Top of Data provided

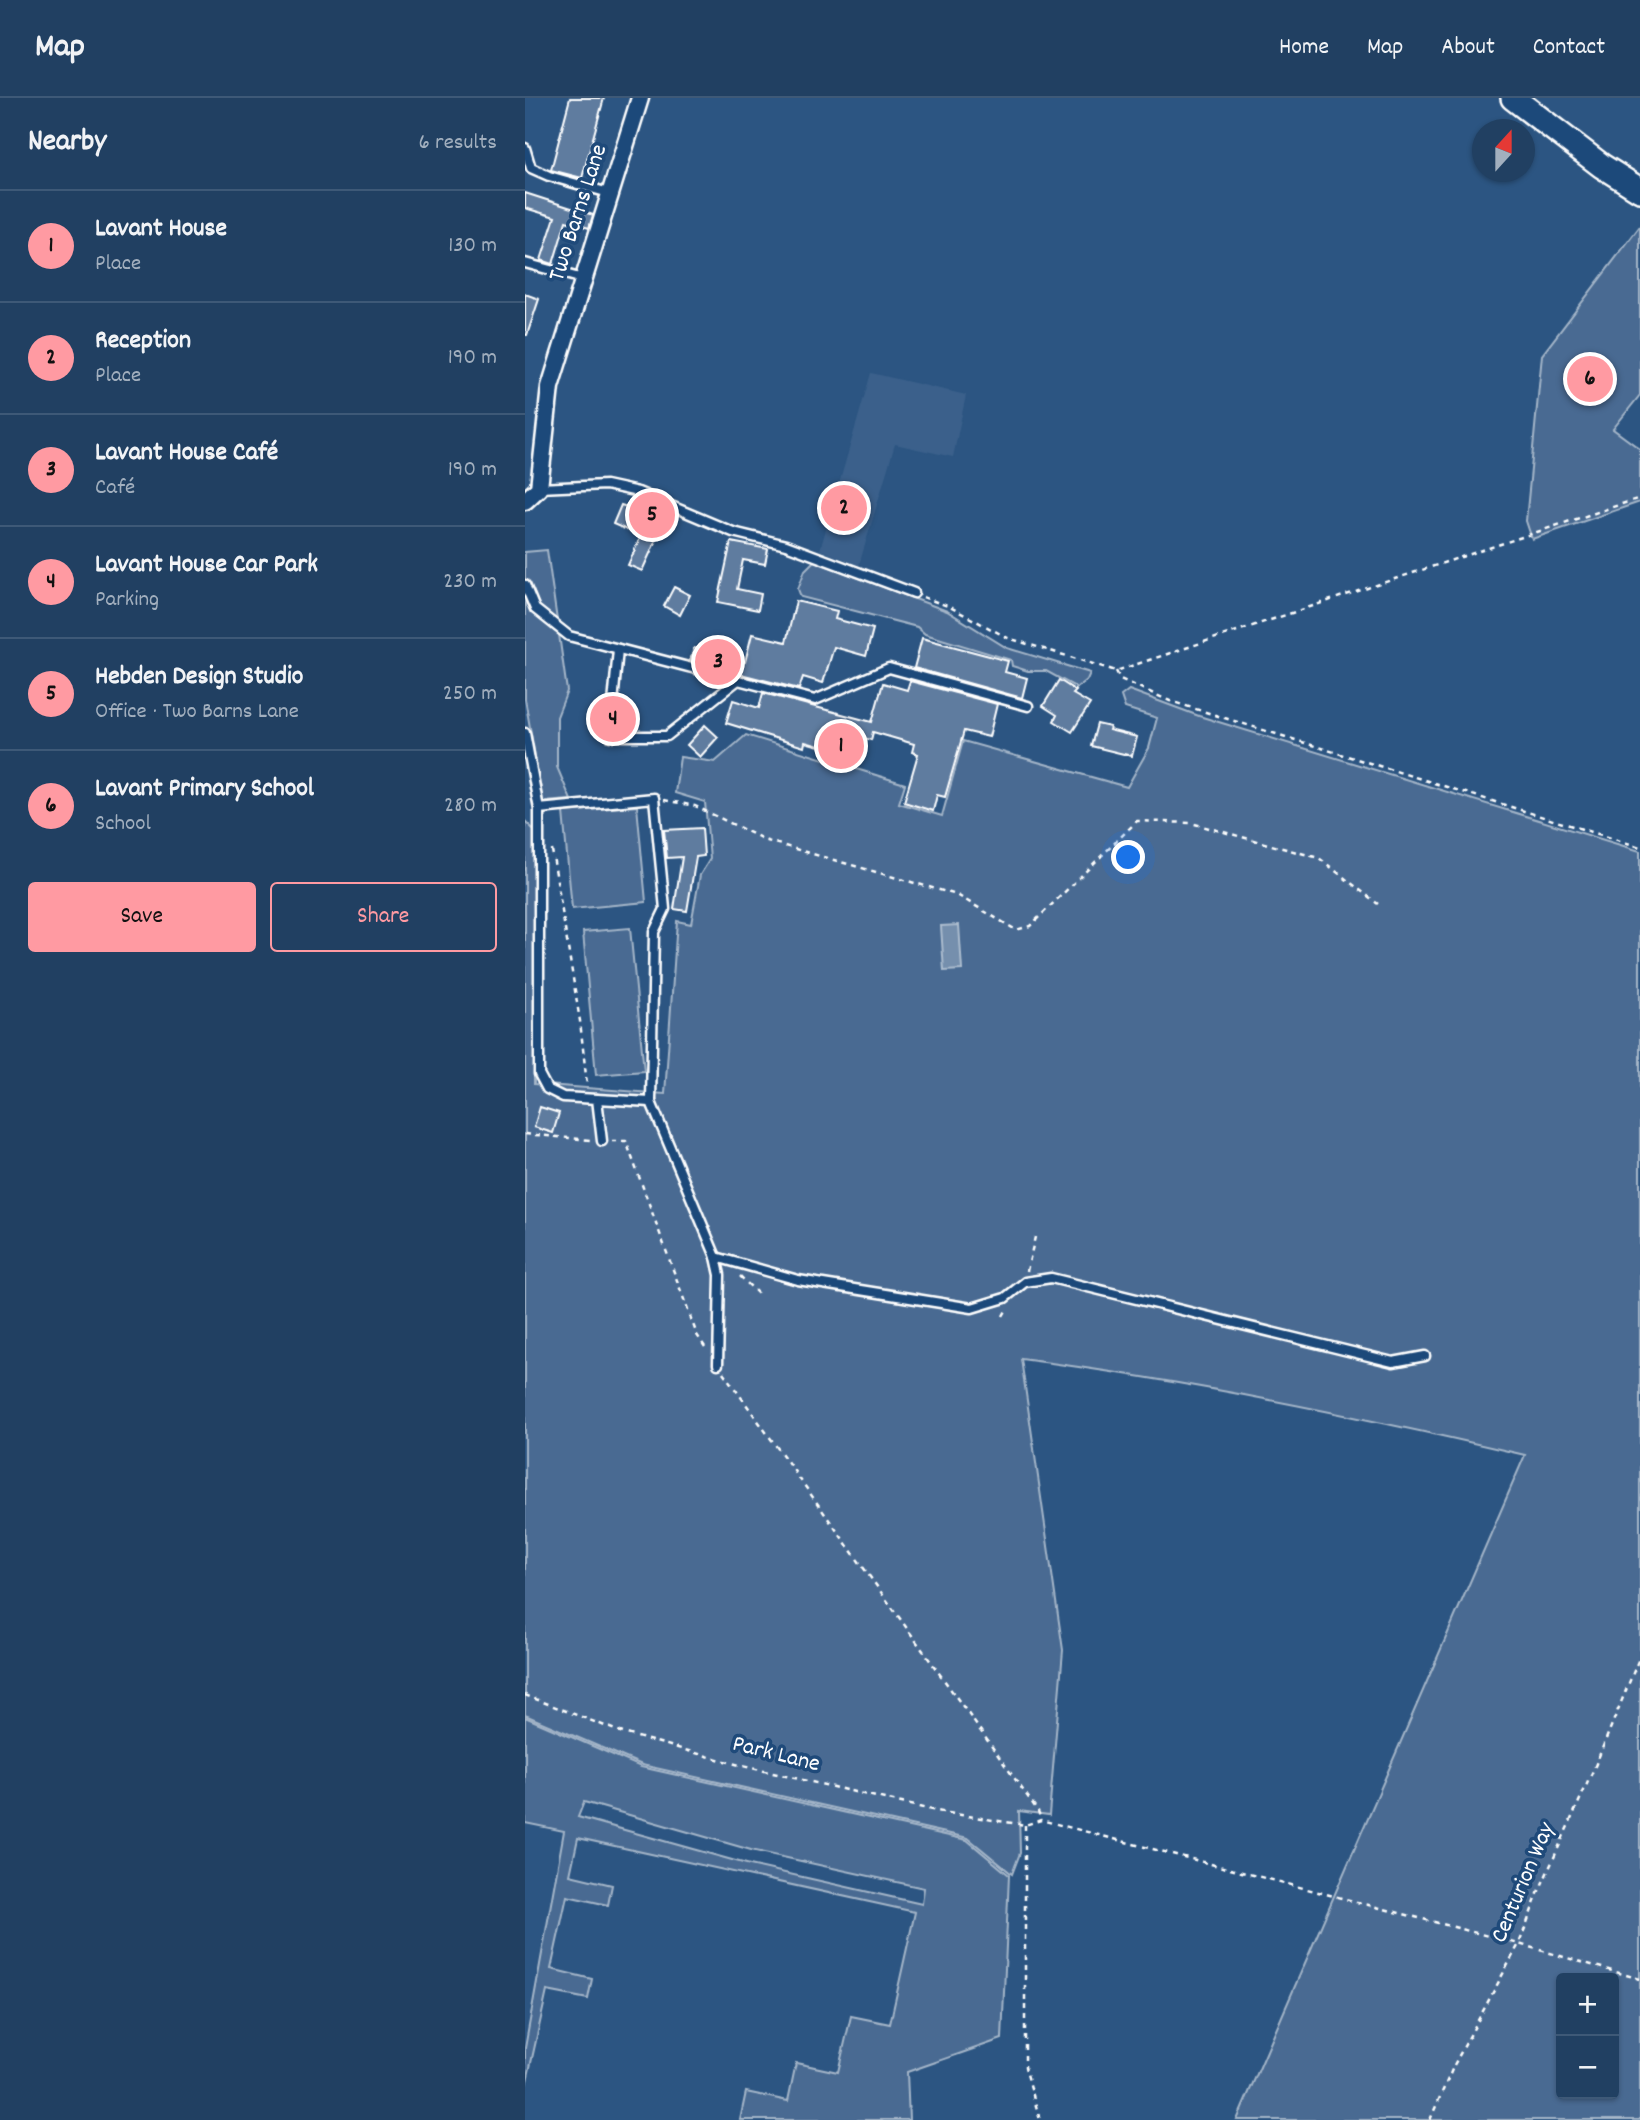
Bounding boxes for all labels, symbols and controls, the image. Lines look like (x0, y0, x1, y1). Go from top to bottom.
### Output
text: Map (35, 25, 85, 72)
text: Home (1279, 31, 1329, 65)
text: Map (1367, 31, 1403, 65)
text: About (1441, 31, 1495, 65)
text: Contact (1533, 31, 1605, 65)
north arrow (1472, 119, 1535, 182)
text: Nearby (28, 122, 106, 165)
text: 6 results (419, 127, 497, 160)
street label: Two Barns Lane (541, 140, 617, 286)
text: Lavant House (95, 211, 227, 248)
text: 1 (48, 230, 54, 263)
text: 130 m (448, 230, 497, 263)
text: Place (95, 248, 141, 281)
text: Reception (95, 323, 191, 360)
text: 2 (46, 342, 56, 375)
text: 190 m (448, 342, 497, 375)
pin: 6 (1567, 353, 1613, 405)
text: Place (95, 360, 141, 393)
text: Lavant House Café (95, 435, 278, 472)
text: 3 (46, 454, 56, 487)
text: 190 m (448, 454, 497, 487)
text: Café (95, 472, 135, 505)
pin: 2 (821, 482, 867, 534)
pin: 5 (629, 489, 675, 541)
text: Lavant House Car Park (95, 547, 318, 584)
text: 4 (46, 566, 56, 599)
text: 230 m (443, 566, 497, 599)
text: Parking (95, 584, 159, 617)
pin: 3 (695, 636, 741, 688)
text: Hebden Design Studio (95, 659, 303, 696)
text: 5 (46, 678, 56, 711)
text: 250 m (443, 678, 497, 711)
pin: 4 (590, 693, 636, 745)
text: Office · Two Barns Lane (95, 696, 299, 729)
pin: 1 (818, 720, 864, 772)
text: Lavant Primary School (95, 771, 314, 808)
text: 6 (45, 790, 57, 823)
text: 280 m (444, 790, 497, 823)
text: School (95, 808, 151, 841)
your location (1111, 840, 1145, 874)
button: Save (28, 882, 256, 952)
button: Share (270, 882, 497, 952)
street label: Park Lane (729, 1728, 823, 1782)
street label: Centurion Way (1483, 1816, 1565, 1949)
map controls (1556, 1973, 1619, 2099)
button: + (1556, 1973, 1619, 2036)
button: − (1556, 2036, 1619, 2099)

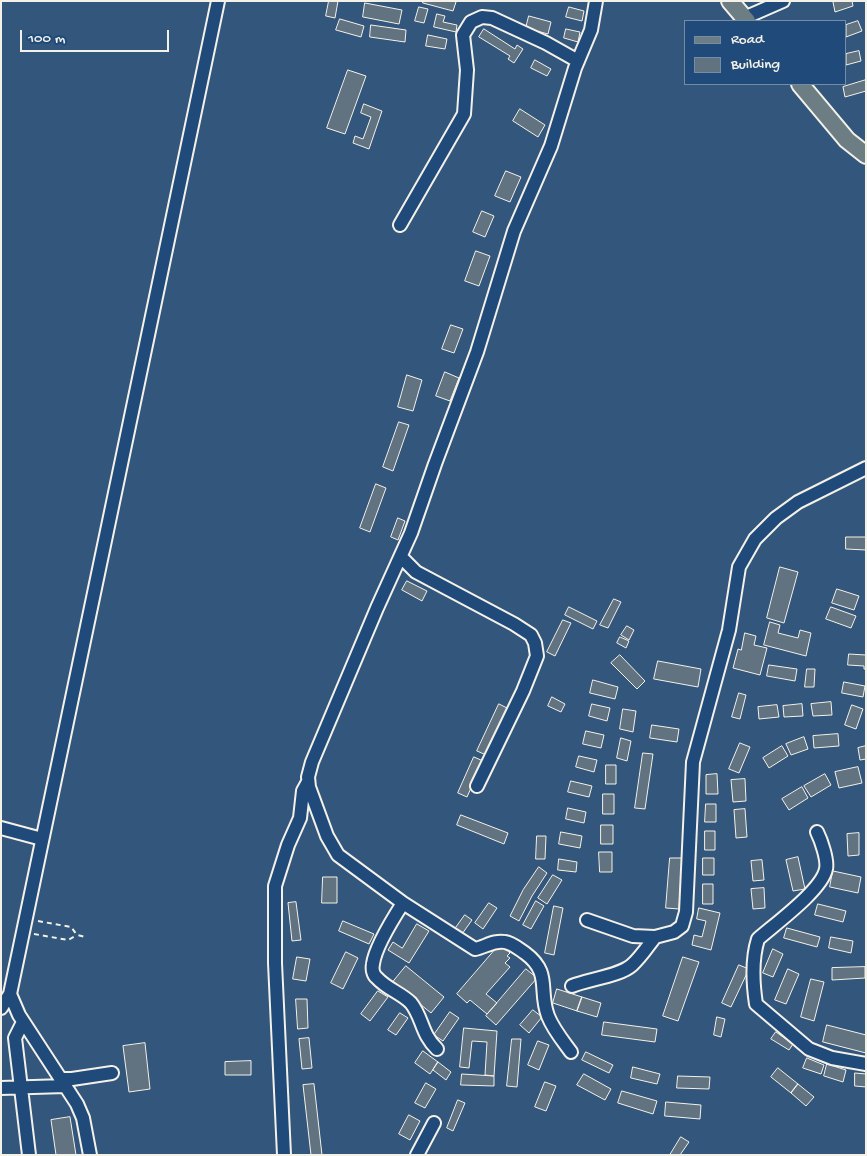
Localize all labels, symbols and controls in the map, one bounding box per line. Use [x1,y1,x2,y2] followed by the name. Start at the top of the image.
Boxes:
[22,20,171,52] scale bar
[684,20,847,85] legend
[28,30,65,48] text: 100 m
[731,31,764,49] text: Road
[731,56,780,74] text: Building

Bottom of Data provided

### What you need to do
Output the line holding "Localize all labels, symbols", then every later line through the end of the records above, exactly as given and nothing else.

### Result of this task
Localize all labels, symbols and controls in the map, one bounding box per line. Use [x1,y1,x2,y2] followed by the name. Start at the top of the image.
Boxes:
[22,20,171,52] scale bar
[684,20,847,85] legend
[28,30,65,48] text: 100 m
[731,31,764,49] text: Road
[731,56,780,74] text: Building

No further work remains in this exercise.